Quantum EspressoのSCF計算ではk点の数を指定できます。 今回は(セルサイズ)×(k点数)≈25となるように設定しました。

Al Al2O3 AlN Au GaN Pt Si SiC SiO2 Ti TiN TiO2 W ZnO
mp-134 mp-1143 mp-661 mp-81 mp-804 mp-126 mp-149 mp-8062 mp-8059 mp-72 mp-492 mp-390 mp-91 mp-2133

スラブモデルの表面エネルギー#

解析手順#

M3GNetをいくつかの材料の表面モデルに適用しました。 上下に真空層をもつ表面構造について、セルを固定したままM3GNetで構造最適化をしたのち、 M3GNetとQuantum Espressoでそれぞれエネルギーを計算して行いました。 また、表面エネルギーはスラブ構造のエネルギーからバルクのエネルギーを原子数分差し引くことで計算しました。

構造作成#

Advance/NanoLaboの機能を使えばスラブモデルを簡単に作成することができます。 市松模様で表示されている原子は座標が固定されているので、 Advance/NanoLaboの機能を使って全ての原子の固定を解除しました。

以下の表に作成した表面構造の面方位を示しました。

Material Slab 1 Slab 2 Slab 3
Al (001) (011) (111)
Au (001) (011) (111)
Pt (001) (011) (111)
W (001) (011) (111)
Si (001) (011) (111)
SiC (001) (011) (111)
SiO2 (001) (011) (111)
TiN (001) (011) (111)
TiO2 (001) (011) (110)
Ti (001) (100) (110)
AlN (001) (100) (110)
GaN (001) (100) (110)
ZnO (001) (100) (110)

解析結果#

Surface Energy

上図はDFTの結果を縦軸に、M3GNetの結果を横軸にとって表面エネルギーをプロットしたものです。 全体的な傾向として正の相関が確認できたほか、M3GNetの方がDFT計算よりも表面エネルギーを小さく見積もる傾向がみられました。

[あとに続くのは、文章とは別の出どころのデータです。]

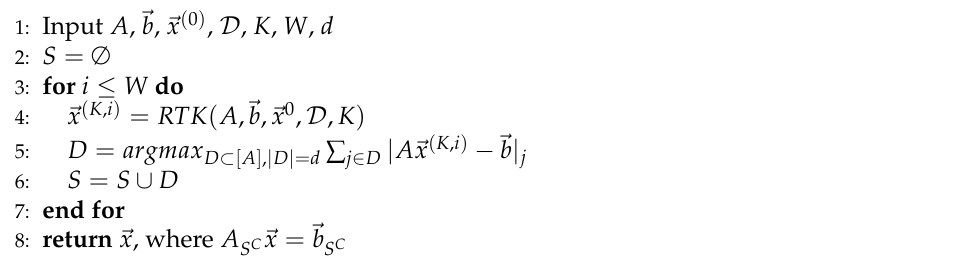
Algorithm 2 Multiple Round Randomized Tree Kaczmarz (MRRTK)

また、下の表に外れ値をとった構造や、DFT計算が収束しなかった構造をまとめました。

Material Slab EM3GNet (meV/Å2) EDFT (meV/Å2)
Ti (001) 44.5 277.5
Ti (100) 103.2 139.5
Ti (110) -8.5 311.6
TiN (111) Not converged

酸化していないTiを含むスラブモデルは外れ値を取りやすく、TiNではDFT計算が収束しませんでした。

上記の構造を除いた全構造について最小二乗法を用いた結果を以下の表に示しました。

EDFT = a EM3GNet + b (meV/Å2)

s2: 不偏分散

Group a b s
All 1.14 44.70 36.02
Metal 1.40 44.71 13.01
Nitride 0.94 52.20 25.33
Oxide 1.10 8.05 9.43

界面モデルの界面エネルギー#

解析手順#

M3GNetを様々な材料の界面モデルに適用しました。 上下の真空層を取り除いた界面構造について、Anisotropicにセルを変形させながらM3GNetで構造最適化をしたのち、 M3GNetとQuantum Espressoでそれぞれエネルギーを計算して行いました。 また、界面エネルギーは界面構造のエネルギーからバルクのエネルギーを原子数分差し引くことで計算しました。

構造作成#

Advance/NanoLabo Proの機能を使えば界面モデルを簡単に作成することができます。 作成した界面モデルの真空層を薄くして、バルクとして連続となるように調整しました。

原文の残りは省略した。